▸ **Texto de origem**:
........

Folha de S. Paulo


MAJOR OLIMPIO

Vícios no julgamento do Carandiru

Passados 24 anos da rebelião do Carandiru, finalmente tivemos uma decisão técnica e jurídica para fazer justiça aos policiais militares do Estado de São Paulo. O Tribunal de Justiça, com acerto, anulou os julgamentos que condenaram 74 PMs. Detectou na resolução do júri vícios insanáveis.

Por isso, causam repugnância as críticas à decisão dos desembargadores Ivan Sartori, Camilo Léllis e Edison Brandão. Os pseudodefensores dos direitos humanos contestam a anulação, mas nunca escreveram uma linha sequer em defesa das vítimas dos criminosos presos no Carandiru. Muito menos se manifestam em defesa dos policiais mortos por bandidos.

Os fatos são claros no caso Carandiru. Os inquéritos elaborados indicam que, após briga de gangues rivais dentro do presídio, houve confronto generalizado entre os presos. A situação tornou-se incontrolável, o que demandou a atuação da Polícia Militar.

A tropa de choque teve autorização para entrar no pavilhão 9. Foi recebida a tiros, pedaços de pau, pedaços de ferro, facas contaminadas com sangue de portadores de Aids, sacos plásticos contendo urina.

........

▸ **Registros apresentados**:
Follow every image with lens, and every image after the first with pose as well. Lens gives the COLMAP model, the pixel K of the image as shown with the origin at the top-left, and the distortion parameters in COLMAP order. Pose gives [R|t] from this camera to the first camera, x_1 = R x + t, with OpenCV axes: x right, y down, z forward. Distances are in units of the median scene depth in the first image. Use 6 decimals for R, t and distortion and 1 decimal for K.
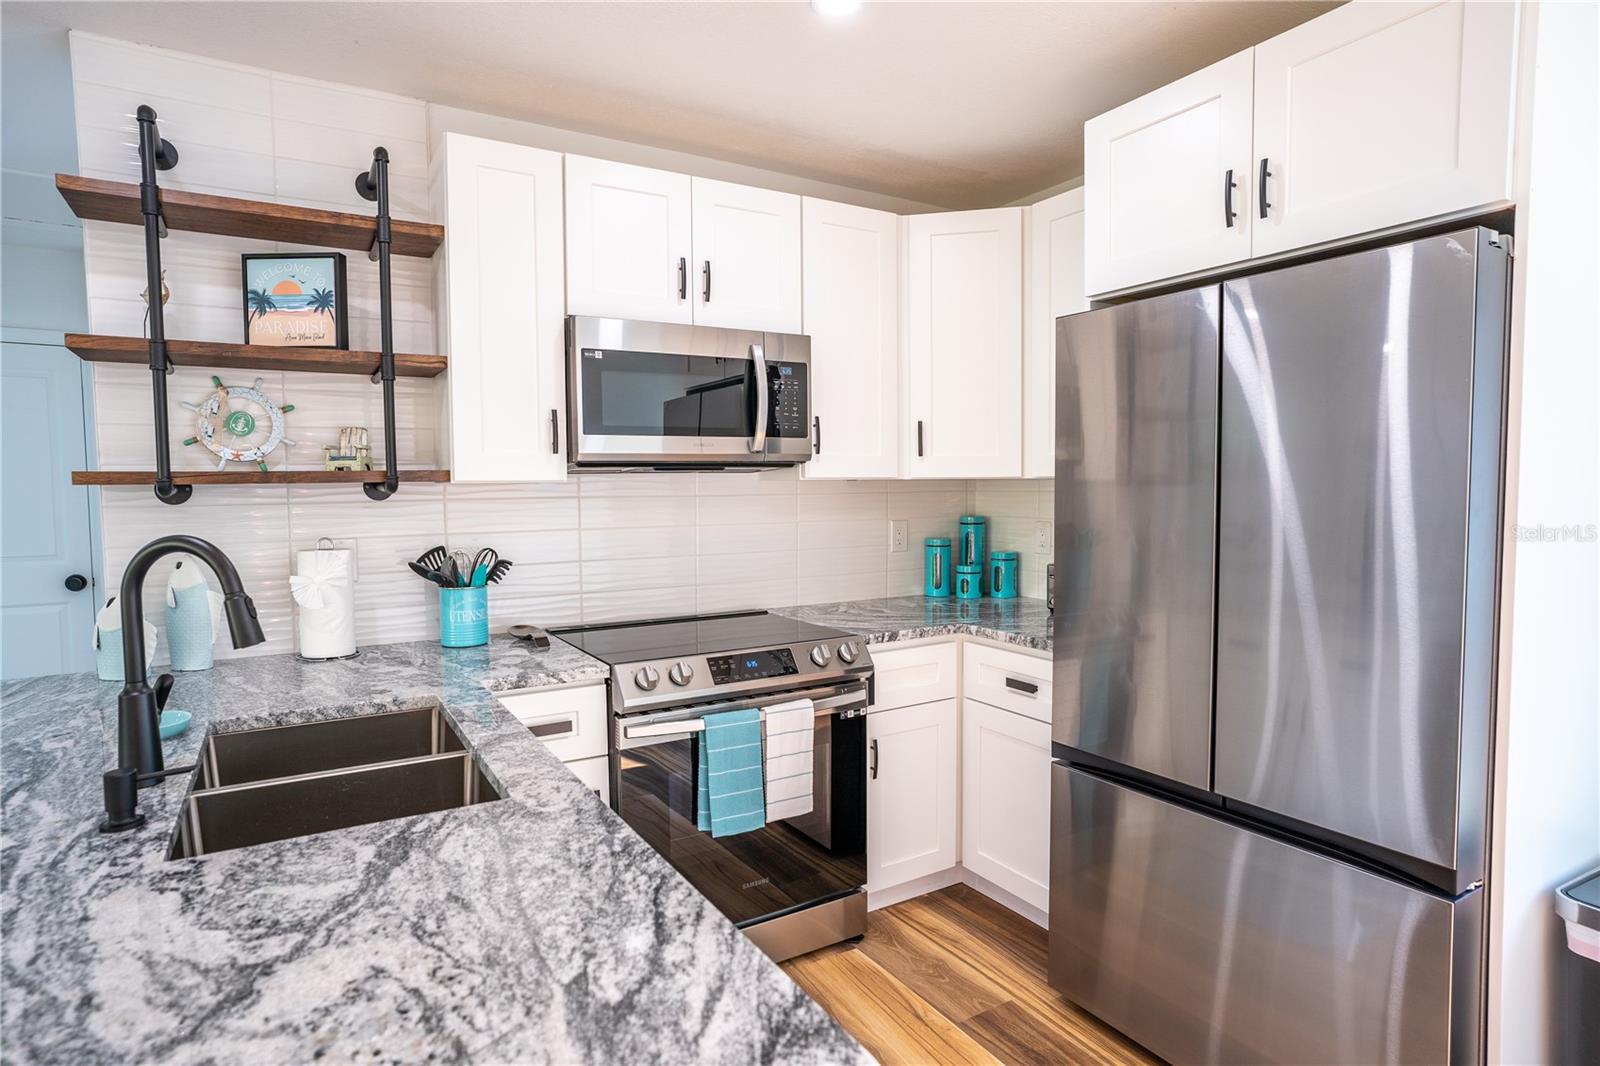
lens RADIAL K [[880.8, 0, 800.0], [0, 880.8, 533.0], [0, 0, 1]] dist [-0.050937, 0.037392]
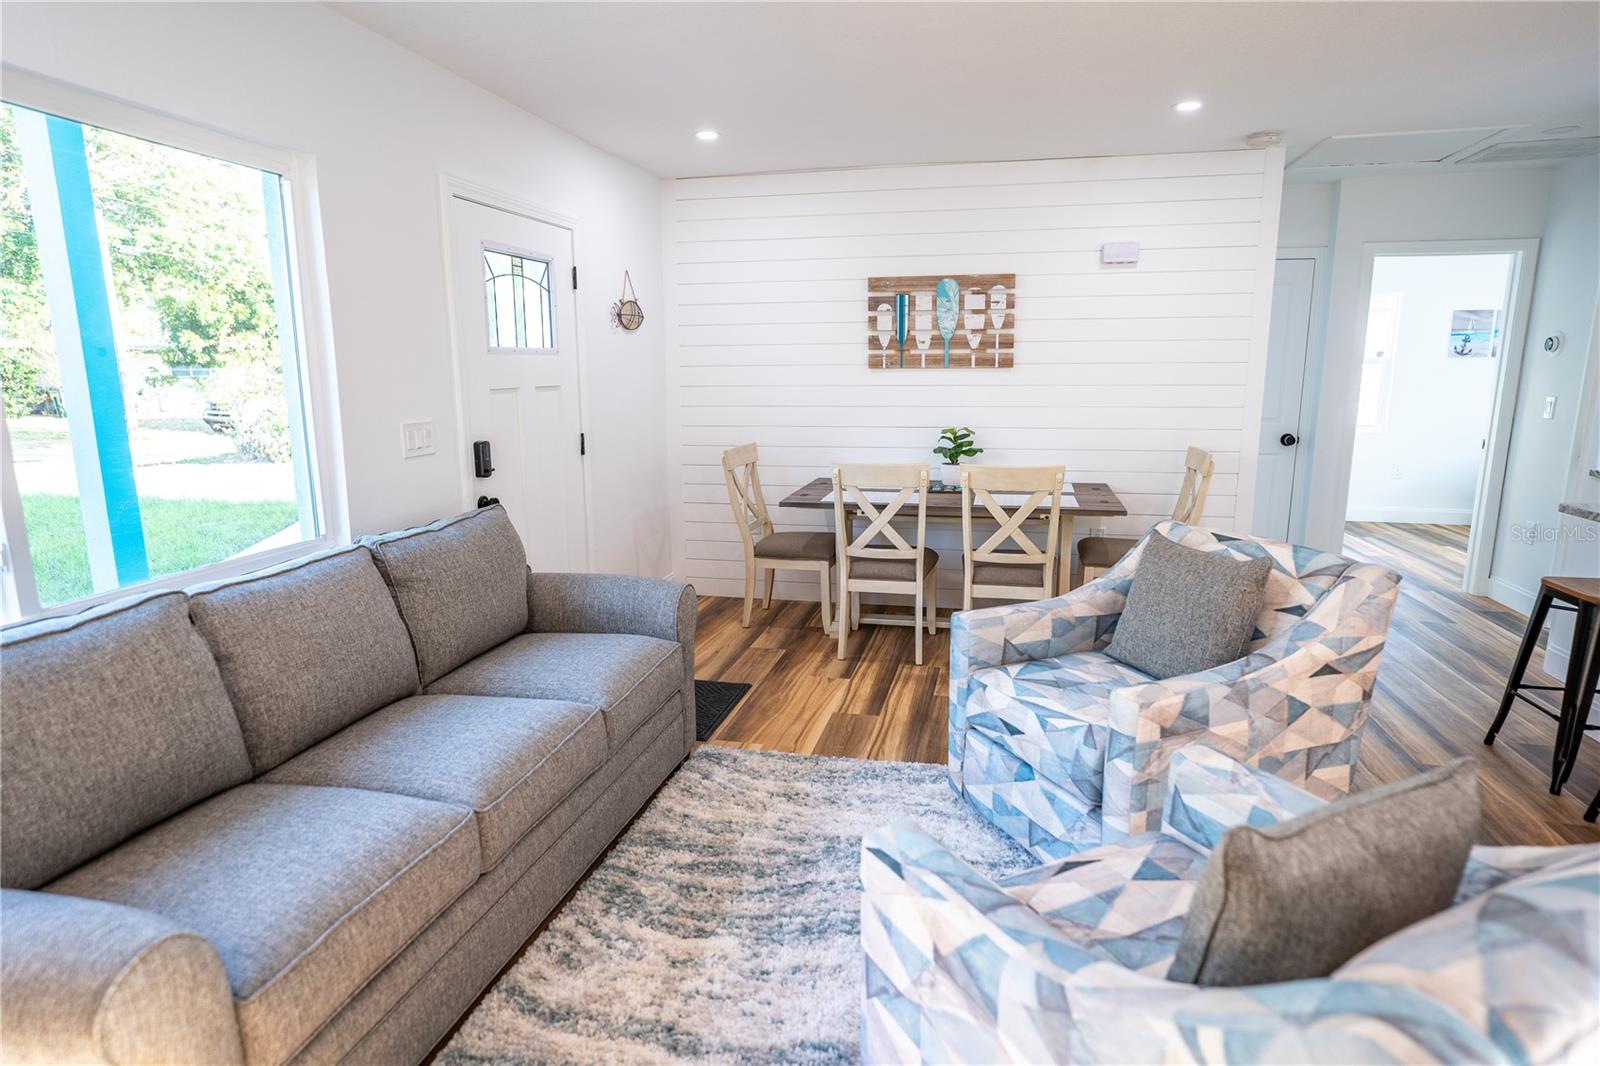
lens RADIAL K [[880.8, 0, 800.0], [0, 880.8, 533.0], [0, 0, 1]] dist [-0.050937, 0.037392]
pose [[0.718024, 0.137710, -0.682259, -0.778325], [-0.042594, 0.987088, 0.154411, 0.042938], [0.694714, -0.081810, 0.714619, -0.886600]]
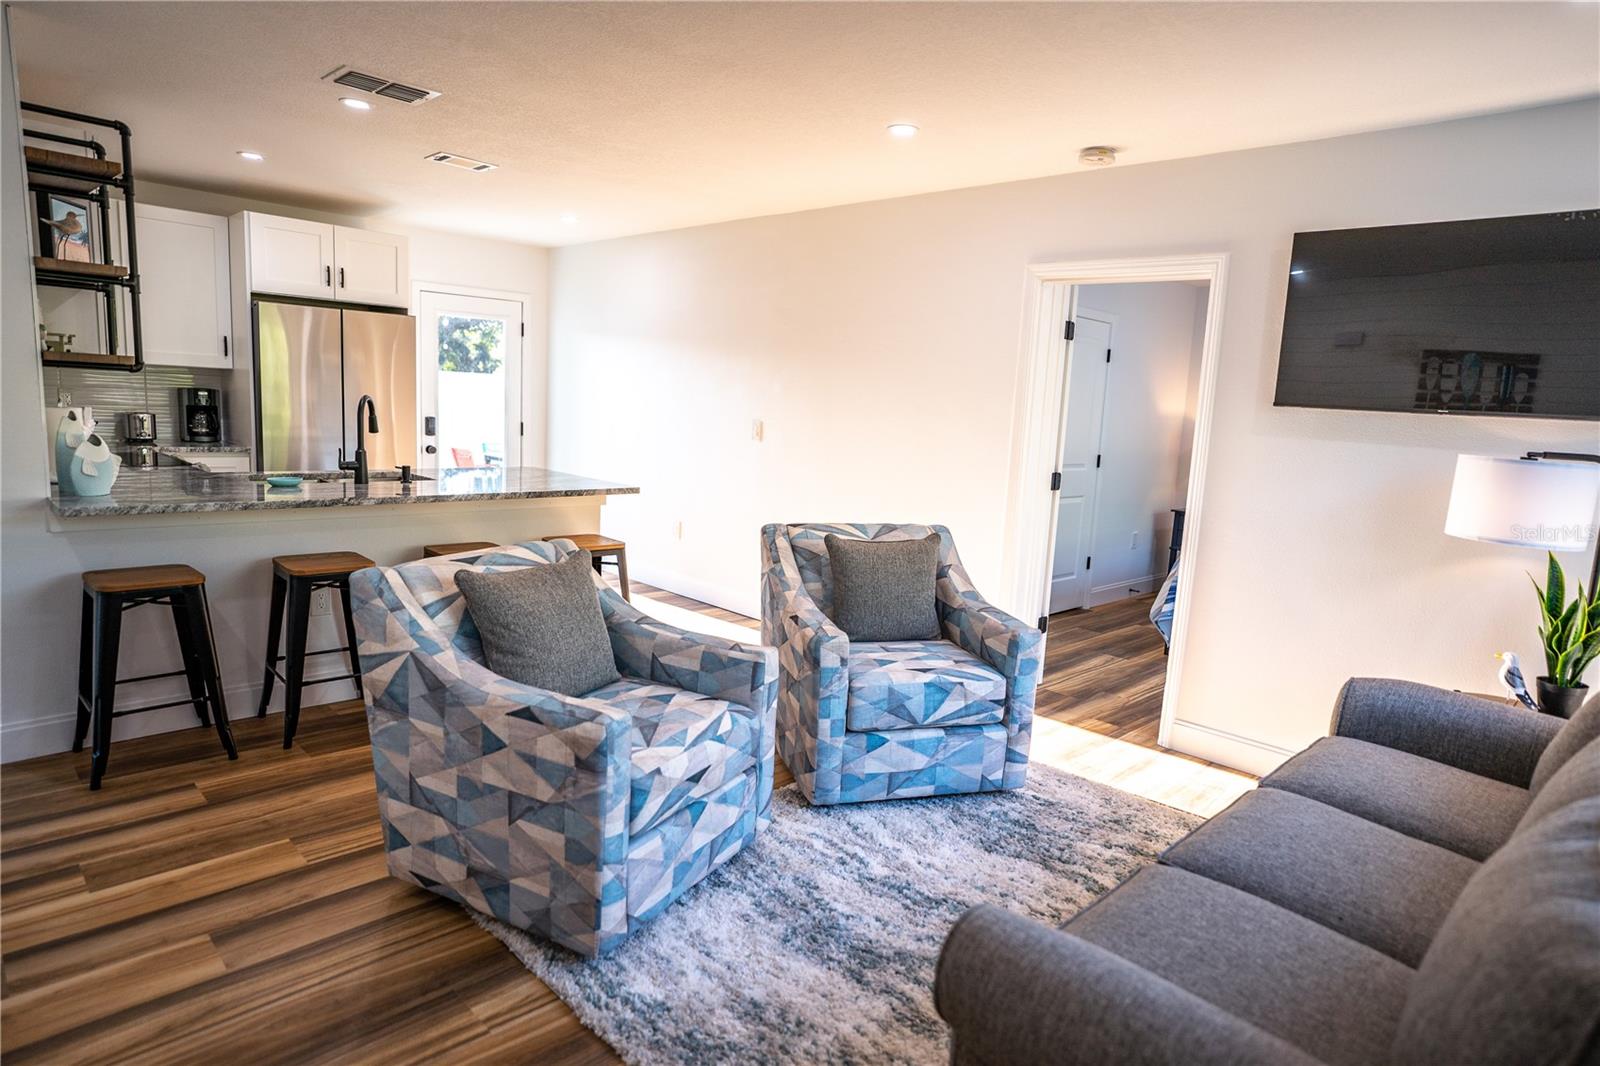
lens RADIAL K [[907.4, 0, 809.6], [0, 907.4, 530.2], [0, 0, 1]] dist [-0.054319, 0.041291]
pose [[-0.242717, -0.147580, 0.958806, -2.263470], [-0.000224, 0.988369, 0.152074, -0.006052], [-0.970097, 0.036696, -0.239927, 0.165100]]
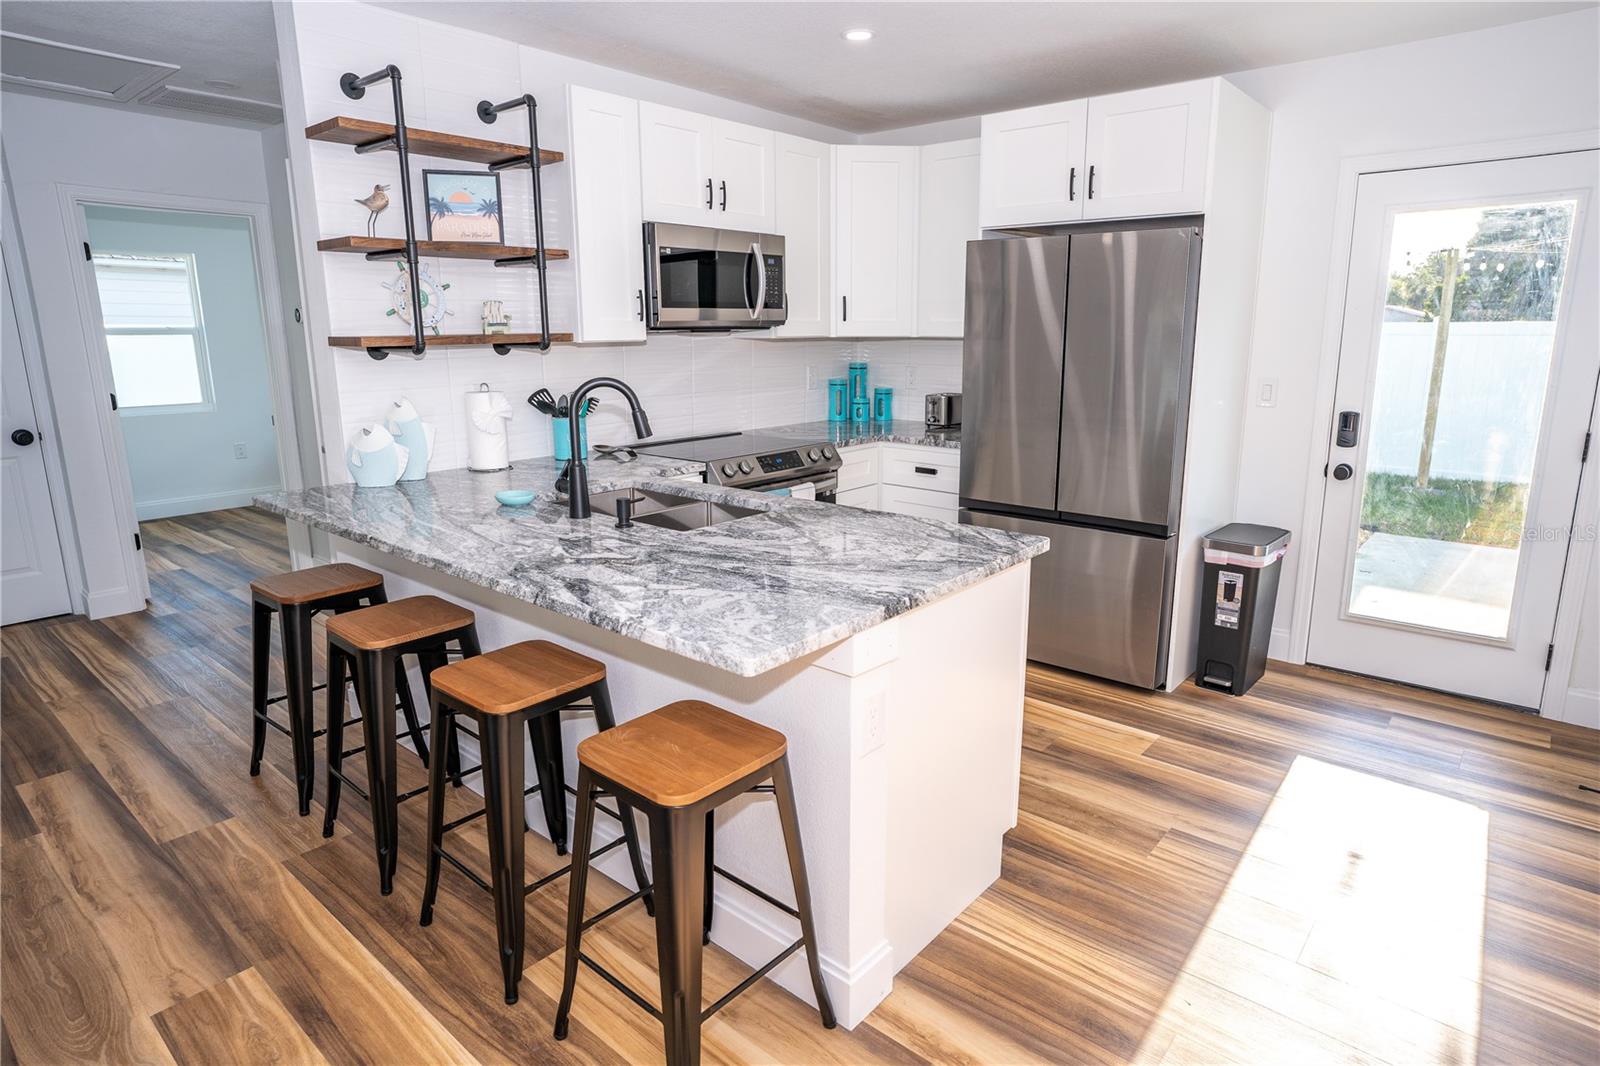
lens RADIAL K [[891.1, 0, 817.6], [0, 891.1, 517.4], [0, 0, 1]] dist [-0.030141, 0.001096]
pose [[0.946085, -0.062558, 0.317819, -0.505650], [0.013274, 0.987837, 0.154926, 0.005082], [-0.323646, -0.142355, 0.935408, -0.515984]]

........

▸ **Instruções**:
[1] Transcreva o trecho do artigo sobre o julgamento do Carandiru entre "Por isso, causam" e "plásticos contendo urina.", inclusive.
[2] Segundo o artigo sobre o julgamento do Carandiru, quantos policiais militares haviam sido condenados nos julgamentos anulados pelo Tribunal de Justiça?
[3] Escreva a continuação do artigo sobre o julgamento do Carandiru, começando logo após a última frase apresentada.

▸ **Respostas por tarefa**:
[1]
Por isso, causam repugnância as críticas à decisão dos desembargadores Ivan Sartori, Camilo Léllis e Edison Brandão. Os pseudodefensores dos direitos humanos contestam a anulação, mas nunca escreveram uma linha sequer em defesa das vítimas dos criminosos presos no Carandiru. Muito menos se manifestam em defesa dos policiais mortos por bandidos.

Os fatos são claros no caso Carandiru. Os inquéritos elaborados indicam que, após briga de gangues rivais dentro do presídio, houve confronto generalizado entre os presos. A situação tornou-se incontrolável, o que demandou a atuação da Polícia Militar.

A tropa de choque teve autorização para entrar no pavilhão 9. Foi recebida a tiros, pedaços de pau, pedaços de ferro, facas contaminadas com sangue de portadores de Aids, sacos plásticos contendo urina.

[2] 74 policiais militares.

[3]
Nessa rebelião, 22 policiais ficaram feridos. Foram apreendidos 13 revólveres, 165 estiletes de ferro, 25 pedaços de ferro, uma marreta de ferro, porções de cocaína e maconha. Dos 111 presos que morreram, 30 foram atacados pelos próprios detentos, o que demonstra a gravidade da situação.

Nesse quadro de mortos e feridos, para que se possa denunciar alguém e submetê-lo a processo e julgamento, deve-se individualizar a conduta. Ou seja, determinar quem agiu, contra quem, com que instrumento. É necessário ainda fazer perícia do local do fato, das armas, dos possíveis autores e vítimas.

O laudo realizado, no entanto, não pôde afirmar quais armas atiraram. Não foi possível o confronto balístico do caso.

Percebe-se, portanto, que a condenação dos 74 policiais contém vícios sérios e insanáveis, que violam a Constituição Federal, os tratados internacionais de direitos humanos, os princípios do direito penal e processual penal. As condutas não foram individualizadas.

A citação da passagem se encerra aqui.